Page 2 of Sinful Pleasure

The room fell silent.

We stared at each other, mother and daughter, yet it felt like I was looking at a stranger. Someone I didn’t recognize.

“Please, stop this marriage,” I cried, my voice breaking under the weight of desperation.

That’s what a mother is supposed to do, right?

But she only shook her head, her indifference tearing through me like glass.

“I fear I cannot,” she replied, her voice devoid of any warmth.

Her cold hand reached out, brushing against the same cheek she had just slapped. The caress was empty as if she thought it could erase the mark she had left. She pulled away, her hand falling to her side like the conversation was already over.

With the same unshakable grace, she returned to her seat. Settling back into her chair, she looked at me and smiled as though nothing had happened.

“Now, let’s finish our dinner in peace, yeah?”

It wasn’t a question. It was an order.

I stayed silent for the rest of the dinner, absently pushing my food around my plate. I wasn’t hungry.

Starving seemed preferable. My life already felt like Hell—what difference would it make?

Everything fell apart the day my father died.

It happened three years ago, but I still remember the moment I got the news like it was yesterday. The world shattered beneath me when they told me he was gone. God had taken away the one person I loved most, the one person who had always stood by me.

My father had raised me. My mother was rarely home when I was growing up, and honestly, I never missed her absence.

Dad was all I needed.

I remember how he used to play with me, braid my hair, sing to me until I fell asleep, and sit through hours of my clumsy dancing without complaint.

He cared for me when I was sick, cheered me on through every little accomplishment, and held me close when the world seemed too big.

I’ll never forget the day I heard about his death.

It was late October, and rain pounded against the windows like the sky was mourning with me.

They said he died in his sleep. Even now, three years later, we still don’t know what caused it.

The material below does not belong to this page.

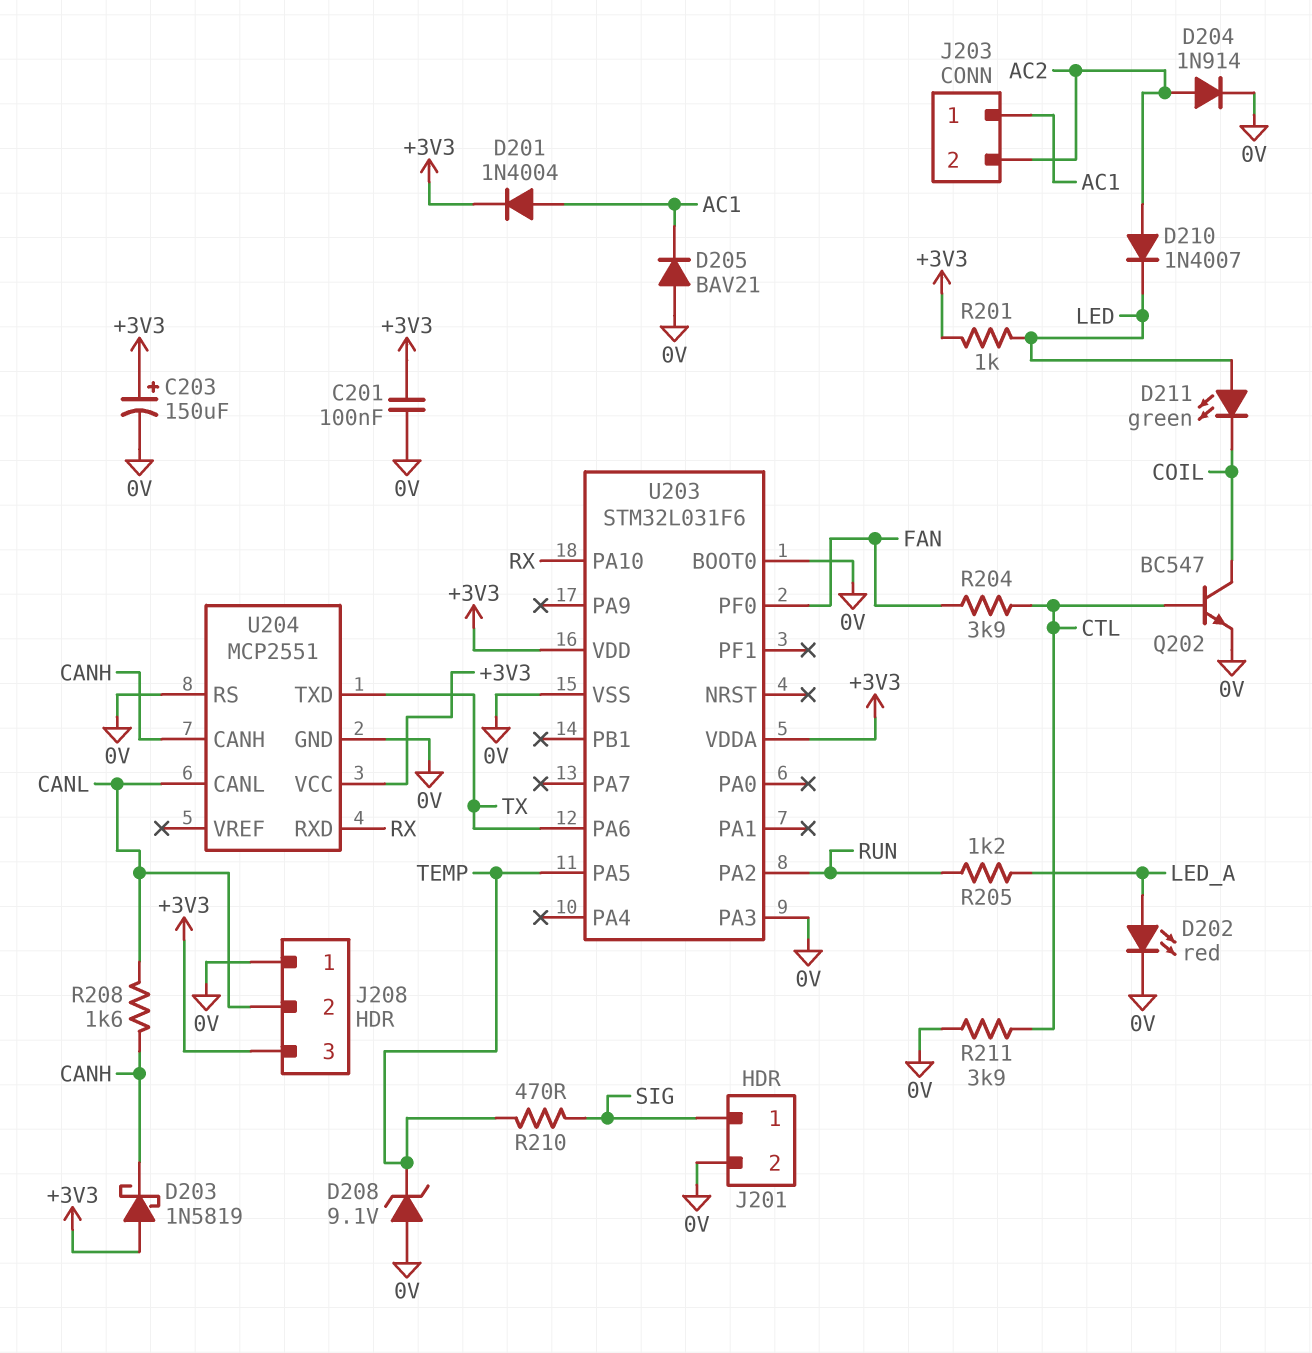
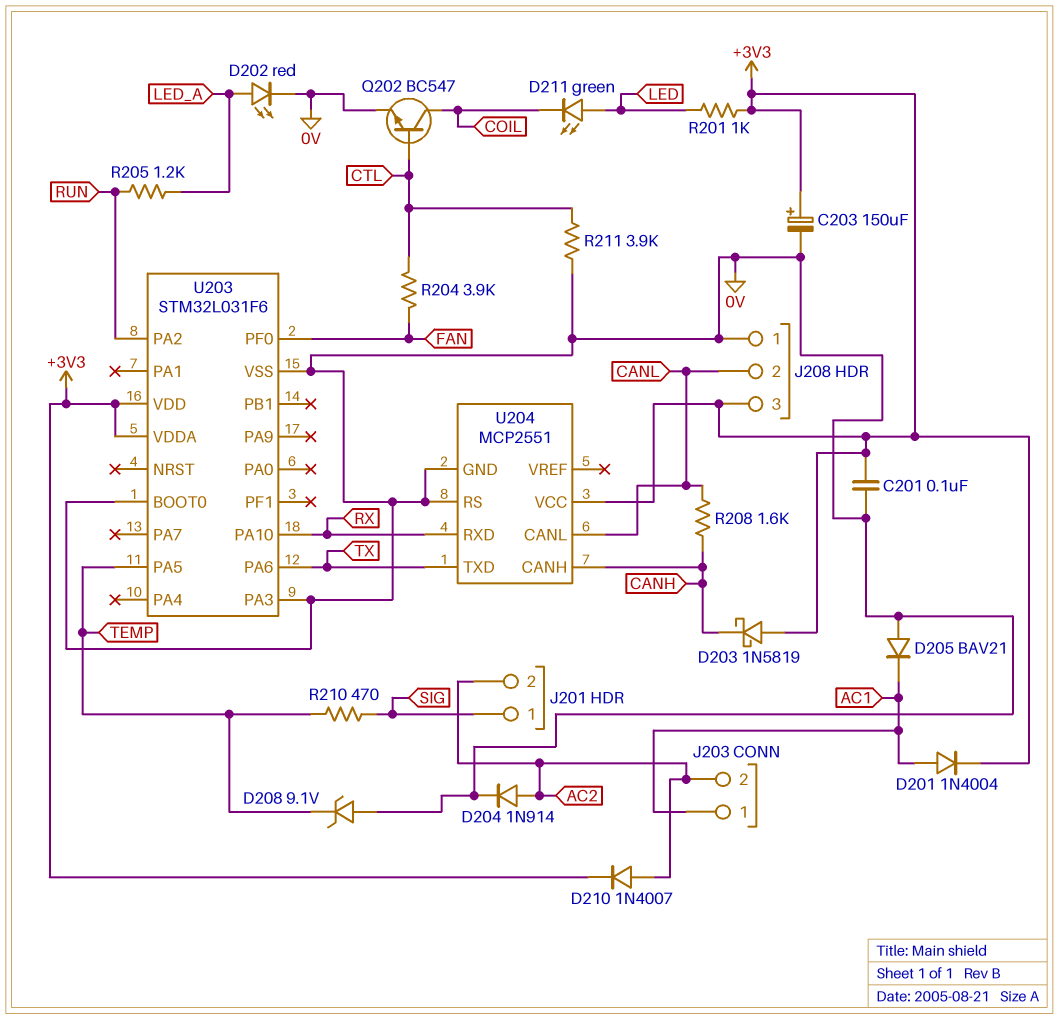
D210: diode 1N4007 (A AC2, K LED) -> diode 1N4007 (A AC2, K +3V3)
J201 pin 2: 0V -> AC2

The doctors had no answers—only apologies.

I cried endlessly that day.

And then I cried every day after that, standing by his grave.

I still do.

After he was gone, it was just me and my mother. Alone in this vast, empty house.But she wasn’t the same woman she had been before. His death changed her.I rarely see her smile anymore. And when she does, it feels hollow, like it doesn’t belong to her. Like she’s wearing it for someone else’s benefit.

She became colder. Harder. Callous.

As if to end me completely, on my eighteenth birthday, she handed me a white folder.

Inside was a contract.

A cold, sterile piece of paper bearing my father’s signature at the bottom— a signature that sealed my fate.